Of course, the NFL waiver wire is littered with athletes with one or two outstanding attributes – massive linemen, blazingly fast receivers, instinctive safeties, quick-twitch defensive ends. Rarely is that one skill enough. Taylor knew he would have to work hard to develop as an all-around player after the Packers signed him as an undrafted free agent in the spring of 2004.
"When I started with Green Bay, they called me a "raw linebacker," and I would agree with that," said the very amiable Taylor. "They said there was a lot for me to learn, and they were right, but I think I'm coming along fine. I'm not as raw as I was before, but there's still a lot to learn. You can never know too much. Each year so far that I've been in the NFL since graduation, I've been improving."
Taylor got a second crack at the NFL in 2005 with the Buccaneers, who kept him around until the final cut, then brought him back after the season and allocated him to the NFL Europe League. That's a common move with prospects who are "raw," and ones who haven't had much opportunity to play in the several years since they left college. Taylor fit into both categories. He landed with the Berlin Thunder and started all season at right outside linebacker. Back in Tampa, the Bucs' scouts liked what they saw on the weekly game tapes that were sent back overseas.
"I felt that [I was close in 2005], but I still felt as if I needed to make some improvements," said Taylor. "And I think I got some when I was over there in Europe, so I'm grateful for that experience. I'm also grateful to come back over and get a third shot at the NFL and a second shot at becoming a Buc.

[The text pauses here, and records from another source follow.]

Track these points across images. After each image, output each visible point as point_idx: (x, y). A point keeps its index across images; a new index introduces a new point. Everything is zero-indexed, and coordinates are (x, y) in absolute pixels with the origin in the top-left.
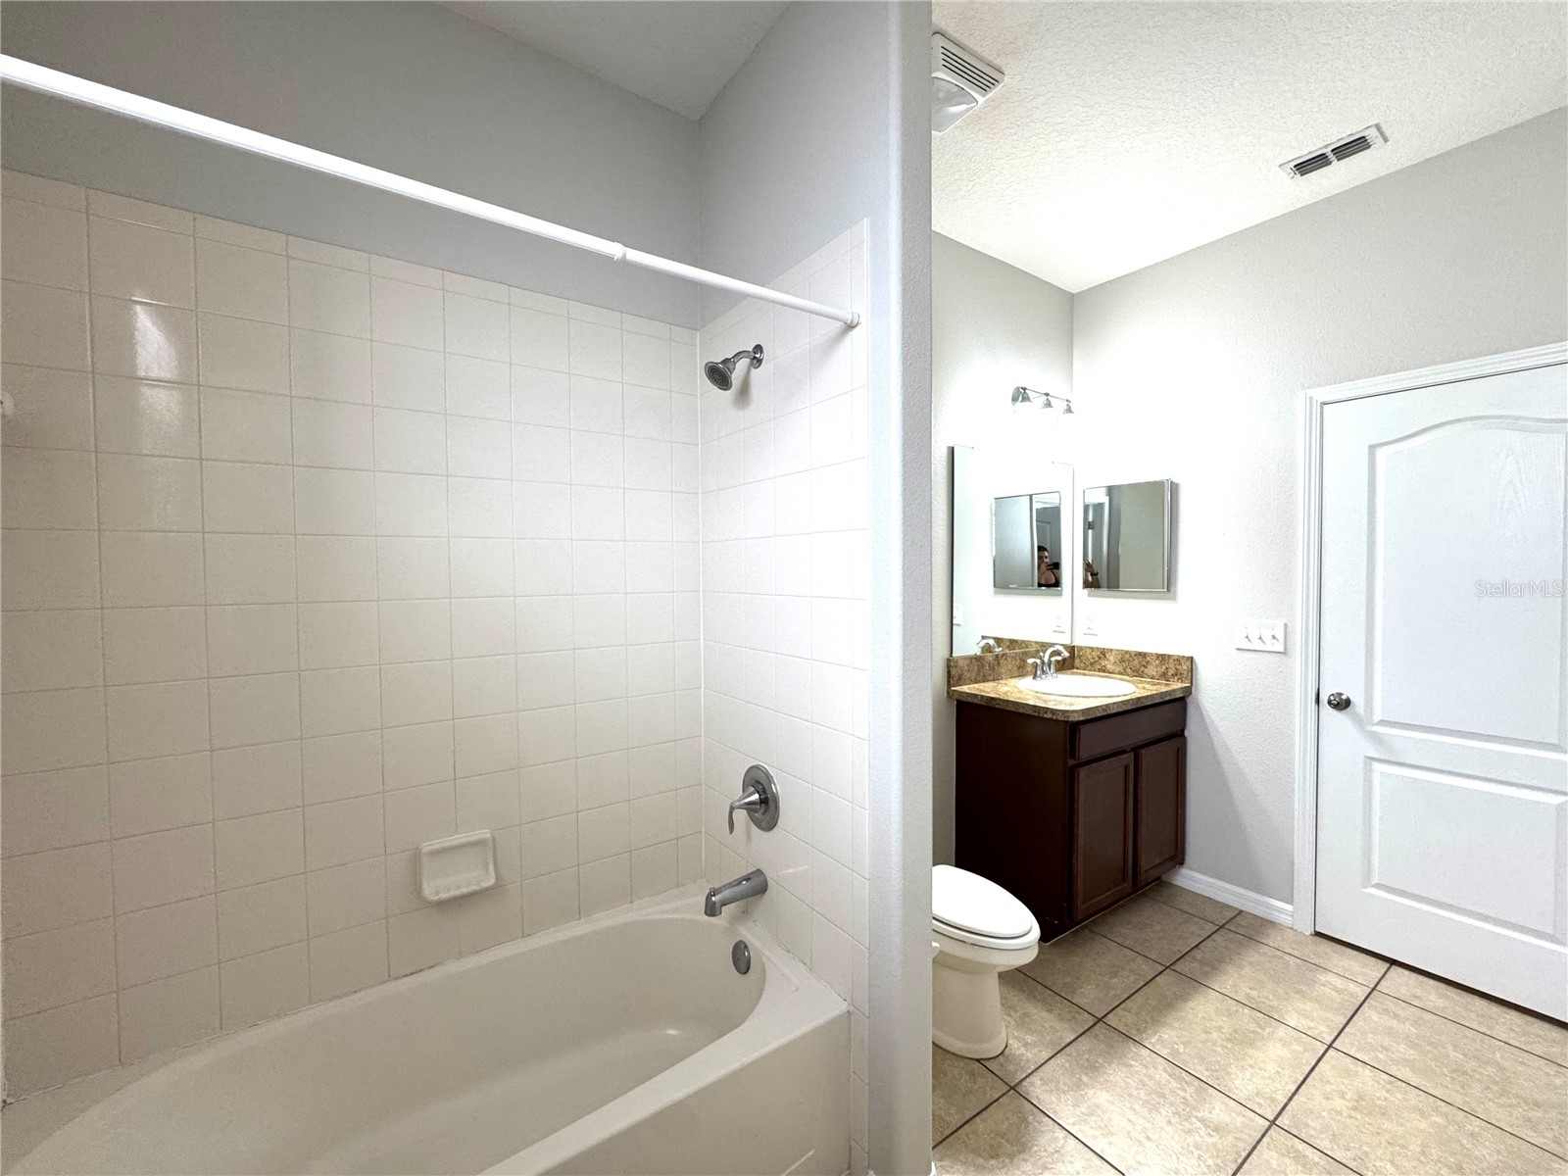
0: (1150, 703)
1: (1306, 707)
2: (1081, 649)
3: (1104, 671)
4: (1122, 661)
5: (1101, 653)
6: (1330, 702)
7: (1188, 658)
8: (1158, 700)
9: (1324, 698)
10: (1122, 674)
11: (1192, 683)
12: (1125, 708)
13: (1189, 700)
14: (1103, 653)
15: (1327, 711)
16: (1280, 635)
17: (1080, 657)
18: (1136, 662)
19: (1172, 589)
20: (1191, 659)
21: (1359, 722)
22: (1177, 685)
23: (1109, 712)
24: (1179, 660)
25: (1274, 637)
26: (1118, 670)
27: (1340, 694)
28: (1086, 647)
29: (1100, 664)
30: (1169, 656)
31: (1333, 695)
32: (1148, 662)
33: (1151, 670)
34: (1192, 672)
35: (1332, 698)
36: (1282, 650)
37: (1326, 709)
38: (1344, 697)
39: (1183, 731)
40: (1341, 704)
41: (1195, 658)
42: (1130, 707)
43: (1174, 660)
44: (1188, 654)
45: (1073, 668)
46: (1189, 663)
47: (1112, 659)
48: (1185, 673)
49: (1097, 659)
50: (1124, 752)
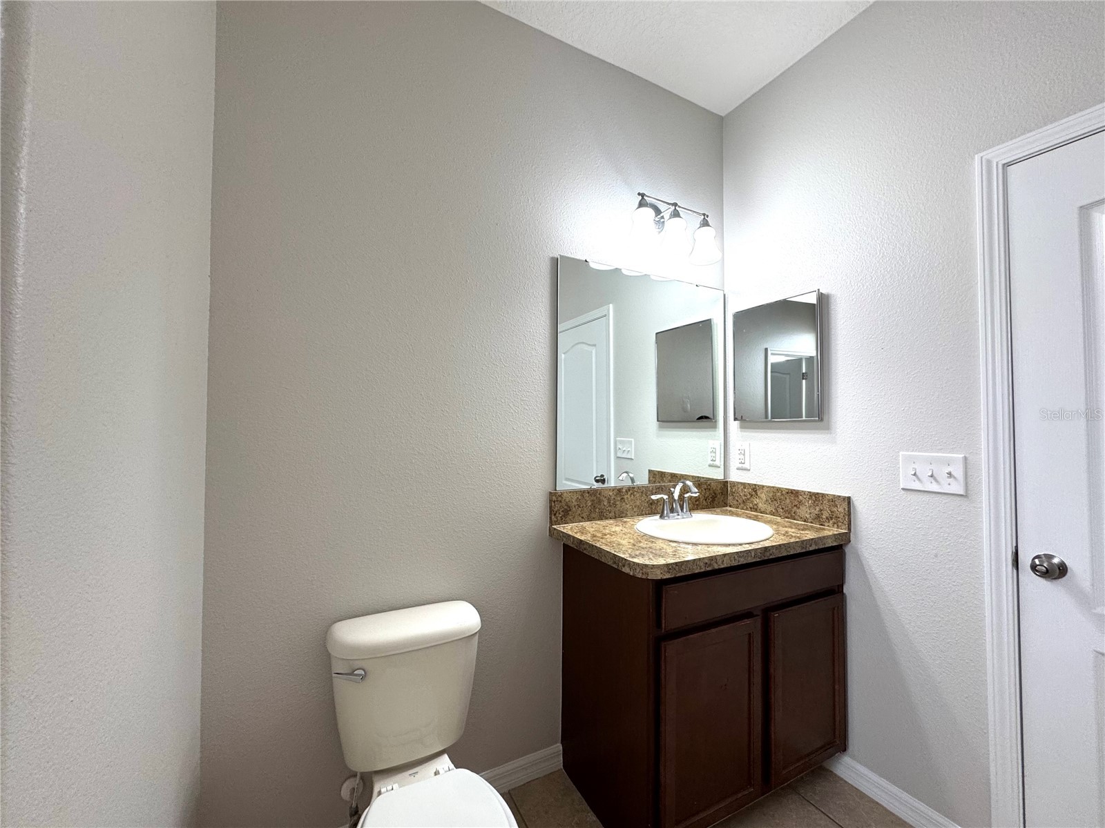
0: (785, 554)
1: (998, 569)
2: (734, 484)
3: (756, 510)
4: (774, 499)
5: (753, 489)
6: (1034, 568)
7: (844, 498)
8: (799, 550)
9: (1026, 559)
10: (773, 514)
11: (849, 529)
12: (743, 561)
13: (848, 550)
14: (755, 489)
15: (1031, 581)
16: (958, 472)
17: (733, 493)
18: (788, 501)
19: (825, 418)
20: (848, 500)
21: (1085, 601)
22: (830, 531)
23: (716, 567)
24: (834, 500)
25: (950, 474)
26: (769, 509)
27: (1050, 557)
28: (738, 483)
29: (752, 502)
30: (823, 495)
31: (1037, 557)
32: (800, 502)
33: (804, 511)
34: (849, 515)
35: (1037, 561)
36: (962, 492)
37: (1028, 577)
38: (1056, 561)
39: (841, 586)
40: (1054, 571)
41: (854, 499)
42: (750, 560)
43: (829, 501)
44: (844, 493)
45: (726, 505)
46: (845, 505)
47: (763, 496)
48: (842, 515)
49: (749, 496)
50: (748, 615)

"I'm just excited to get on the field and show them what I've learned. It just gave me a chance to play in 10 games. I haven't played much since college. It gave me a chance to play against quality guys, the kind of guys I would be going up against as I try to make it in the NFL. Game-time experience is great. There's nothing like it."
Taylor certainly has some pretty significant hurdles still to clear. At 6-0 and 220 pounds, he does give away size to most NFL linebackers. He is also competing for a spot on a unit that just happens to be loaded with both established and young talent in the likes of Derrick Brooks, Shelton Quarles, Ryan Nece, Jamie Winborn, Barrett Ruud and Marquis Cooper. Taylor might be most likely to make his mark on special teams, where he offers a great size-speed combination, or he might have to log some time on a practice squad before making the jump to an active roster.

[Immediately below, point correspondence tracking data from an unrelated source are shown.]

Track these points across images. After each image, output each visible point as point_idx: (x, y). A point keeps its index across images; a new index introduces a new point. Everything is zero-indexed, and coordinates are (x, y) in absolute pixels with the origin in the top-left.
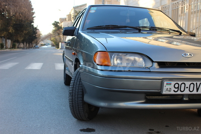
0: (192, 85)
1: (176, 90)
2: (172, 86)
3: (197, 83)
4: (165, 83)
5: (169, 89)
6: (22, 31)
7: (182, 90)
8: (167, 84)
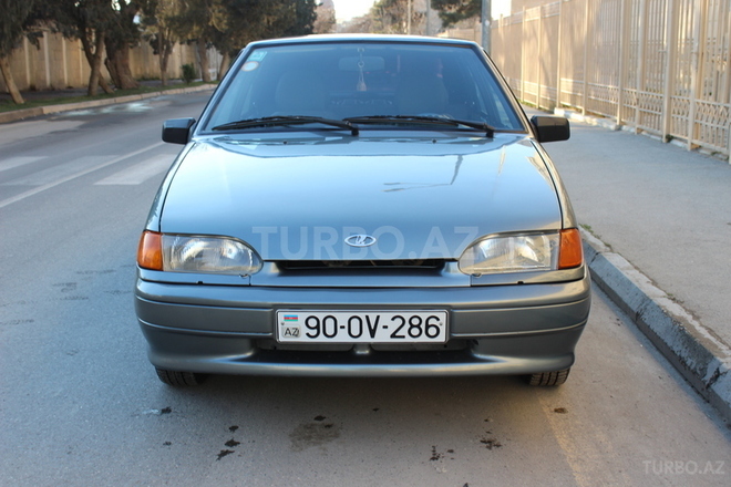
0: (355, 323)
1: (314, 332)
2: (300, 323)
3: (367, 317)
4: (281, 315)
5: (293, 328)
6: (257, 20)
7: (330, 331)
8: (286, 318)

But the opportunity is there, and for that Taylor is obviously and engagingly grateful. He is also grateful that Bridgewater, while not a football factory or an obvious conduit to the pros, allowed him to discover the depth of his talents. It also gave him a solid education, as he graduated with a degree in information systems management and has already made one foray into an alternate career path as a systems technician.
You could say that Taylor has definitely "recognized his capabilities." Now he needs the Buccaneers to come to the same conclusion.
"When I got to Green Bay, I realized what it takes to get to the NFL," he said. "I finally got confidence in the knowledge that I could compete at this level. When I got that confidence, I knew I could actually become a part of an NFL team."